Chapter 16
A Community of Tennessee Writers, Readers & Passersby

Winning the Literary Lotto

Memphis writer Jamey Hatley wins two national grants for work in progress

Memphis writer Jamey Hatley doesn’t know who put her name up for a Rona Jaffe Foundation award, but that anonymous supporter is the reason she won $30,000 last month to work on her novel The Dream-Singers. “Someone just catches you writing and steps up,” she said of the nominating process.

jamey-hatley-croppedThe annual Jaffe Foundation awards go to six women writers “who demonstrate excellence and promise in the early stages of their careers,” according to the foundation. Previous winners include ZZ Packer, Kirstin Valdez Quade, and poet Solmaz Sharif. In a recent interview, Hatley, who is forty-four, called it “kind of spectacular” to be among the recipients: “I’m old for that, for age not to be a factor.”

While she called the grant “the literary lotto for emerging writers,” the momentum in her career hardly seems random. She also received a $25,000 grant this year when the National Endowment for the Arts chose her as a fiction fellow.

In Hatley’s novel-in-progress, twins are born in Memphis in 1968—a boy delivered just as Martin Luther King Jr. delivers his hauntingly prescient final speech at Mason Temple, and a girl arriving hours later at the moment the civil-rights leader is assassinated. The novel’s first chapter was published in the Oxford American in 2009 as the short story “Dream Season.” It describes the funeral of the baby boy, who dies at three months following a Fourth of July barbecue in the Walker Homes neighborhood where he lived his short life. The sound and atmosphere of the service magically permeates the community:

That sly baby grief unloosed other nameless, buried pain all over Walker Homes. Relentlessly and without permission, the funeral entered through open windows and screen doors, through chinks in paneling, and up through floorboards. … Women locked themselves in bathrooms. Grown men put pillows over their heads to try to drown the funeral out. Toasters and electric fans shorted out. Necks were singed with pressing combs. Dinners burned. Toilets backed up.

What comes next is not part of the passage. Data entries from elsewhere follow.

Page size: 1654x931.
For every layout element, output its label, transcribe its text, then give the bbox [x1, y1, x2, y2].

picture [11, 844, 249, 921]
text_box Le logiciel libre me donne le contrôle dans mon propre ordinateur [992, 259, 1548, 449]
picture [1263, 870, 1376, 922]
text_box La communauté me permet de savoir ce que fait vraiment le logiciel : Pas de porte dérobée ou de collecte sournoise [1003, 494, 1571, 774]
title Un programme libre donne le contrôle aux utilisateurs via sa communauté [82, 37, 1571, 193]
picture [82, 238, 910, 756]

Hatley, who cites Gabriel Garcia Marquez, Toni Morrison, and William Faulkner as her literary heroes, says the tradition of African-American folk magic is essential to her work. “It’s very alive to me, the beauty of something able to survive the trans-Atlantic slave trade and still be here today. Catholics had the saints that were a shield. We had whatever was available, so salt, sugar, vinegar, mothballs.”

rona-jaffe-foundationIn The Dream-Singers, a record-breaking snow in Memphis in March 1968 is a signal of storms ahead, when “any Mississippi Granny worth her salt” would add bottles to the bottle tree and bury boxes of Red Devil Lye to mark her property. When the state Department of Health arbitrarily changes the names of the twins on their birth certificates, the insult is felt by the entire neighborhood. “Walker Homes knew that a name was no trifling thing,” Hatley writes. “Some of the elders among them had basket names that were only known by their closest kin. Write your enemy’s name on a paper and put it in your shoe and walk over it. Whisper an enemy down by calling his name while he sleeps.”

Hatley received her bachelor’s degree in business from the University of Tennessee in Knoxville in 1994 and later earned a master’s degree in journalism at the University of Memphis, and an M.F.A. at Louisiana State University. After a decade in Louisiana, she returned to Memphis because her parents, who are in their eighties, are here. “I feel like a ghost haunting myself, because I can encounter Jamey over the years,” she said of coming back to her hometown and crossing paths with people from various times in her life.

nea-logoShe is music editor of Mississippi Folklife, a journal recently revived by the Mississippi Arts Commission. In 2010, she wrote an essay for the Oxford American called “Hating the Blues,” about her youthful resistance to the form. “These blues people, my blues people, are triumphant for not only surviving to tell the tale but having the nerve to make it art,” she wrote of her ultimate surrender to the music. Her stories also have appeared in Memphis Noir, Long Hidden: Speculative Fiction from the Margins of History, and Callaloo.

The Dream-Singers will confront what she calls the “huge silence” in Memphis about the time of King’s assassination. “When I would ask my parents about that time, they would talk about the snow that happened, or just the sadness about why did it have to happen here. They kind of talked around it,” she said. “The feeling is that he died on our watch. There is so much shame people really don’t know what to say. I’m very interested in what that does to the collective, that information that the most important figure died where you live. What does that telegraph to you about your ability to dream, about your ability to imagine a world? The unconscious weight of that has impacted me and run in the background of my life without me realizing that.”

Hatley says that the issues her book takes up are unfortunately not confined to history. “I used to wonder if the book I was going to write would be relevant,” she said. “It’s horribly relevant. We are still living with the legacy of enslavement, segregation, terrorism against blacks, xenophobia. It’s a crucible now.”